Wang Wenbin, a Chinese foreign ministry spokesman, said on March 16 that the US has generalized the concept of national security and abused its state power to suppress foreign firms.
‘Probe Tesla!‘
After TikTok Chief Executive Shou Zi Chew was grilled by US lawmakers for nearly six hours on March 23, some Chinese commentators suggested that US entrepreneur Elon Musk should be questioned in the same way in China because his Tesla cars and Starlink project may pose a national security threat.
This theme has spread on the Internet. “If Tesla cars are allowed to freely collect geographic information in China during wartime, they can detect some Chinese military vehicles on the roads and send this information back to the US for launching precision strikes,” says a Guangdong-based writer. “China will lose all secrets if millions or tens of millions of Tesla cars help collect data for foreign adversaries.”
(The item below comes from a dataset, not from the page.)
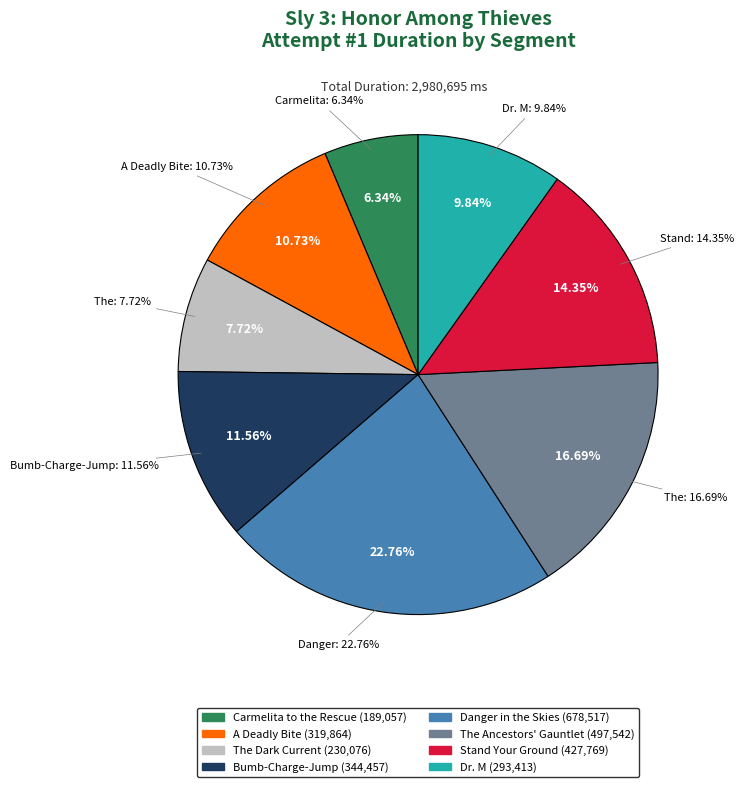

What percentage is NOT represented by Dr. M?

90.2%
Against a backdrop of rising Sino-US tensions, the Chinese government should check whether Tesla cars’s radars and detectors will be used to collect data on roads for military use, Bai Yimin, a director of the National Japanese Economic Association, Chinese Academy of Social Sciences, says in a video.
“In the Ukrainian-Russian war, we have seen that Starlink provided a large amount of intelligence to Ukraine and caused major casualties to the Russian army,” Bai says. “We are also aware that Elon Musk often visits US military schools and has pictures taken with military officers. We should seriously investigate and assess whether Tesla will threaten China’s national security.”
He adds: “Our relevant government departments should question Musk about all these issues. But if the word ‘question’ is a bit too strong, let’s say ‘invite’.”
Media reports said Musk paid a low-profile visit to China for a few days from April 8.
In early 2021, the Chinese government forbade staff of the military and of sensitive state-owned-enterprises and government departments to use Tesla cars. Musk has said that Tesla cars will not become spying tools. He also opposes the ban of TikTok in the US.
Some technology experts say it is unlikely that China will retaliate against big US firms such as Tesla or Apple, which are bringing new technologies to the country and also creating jobs. They argue that there are more effective ways to hurt the US.
“When the US was suppressing Huawei Technologies, some people suggested that China limit the sales of iPhones in the country,” a Chinese writer says in an article. “But why did our government not do it? It is because a sizable portion of Apple’s supply chain is now based in China, bringing in businesses and technologies for our high-precision manufacturers and creating jobs.”